Written exercise:
Format each of the rows below as a JSON list of strings, with one string for each line and no strings for blank lines.

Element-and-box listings
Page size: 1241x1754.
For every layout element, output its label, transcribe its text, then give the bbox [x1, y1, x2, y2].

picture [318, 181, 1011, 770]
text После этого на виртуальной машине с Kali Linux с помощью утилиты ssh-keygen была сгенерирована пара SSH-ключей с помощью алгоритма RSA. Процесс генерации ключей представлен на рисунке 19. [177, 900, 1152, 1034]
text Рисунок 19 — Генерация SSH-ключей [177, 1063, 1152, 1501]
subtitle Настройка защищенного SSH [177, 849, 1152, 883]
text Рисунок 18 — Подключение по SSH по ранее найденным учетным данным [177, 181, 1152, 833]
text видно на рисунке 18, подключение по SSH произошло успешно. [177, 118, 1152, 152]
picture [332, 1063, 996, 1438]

Complete answer:
[
  "Page size: 1241x1754.",
  "For every layout element, output its label, transcribe its text, then give the bbox [x1, y1, x2, y2].",
  "picture [318, 181, 1011, 770]",
  "text После этого на виртуальной машине с Kali Linux с помощью утилиты ssh-keygen была сгенерирована пара SSH-ключей с помощью алгоритма RSA. Процесс генерации ключей представлен на рисунке 19. [177, 900, 1152, 1034]",
  "text Рисунок 19 — Генерация SSH-ключей [177, 1063, 1152, 1501]",
  "subtitle Настройка защищенного SSH [177, 849, 1152, 883]",
  "text Рисунок 18 — Подключение по SSH по ранее найденным учетным данным [177, 181, 1152, 833]",
  "text видно на рисунке 18, подключение по SSH произошло успешно. [177, 118, 1152, 152]",
  "picture [332, 1063, 996, 1438]"
]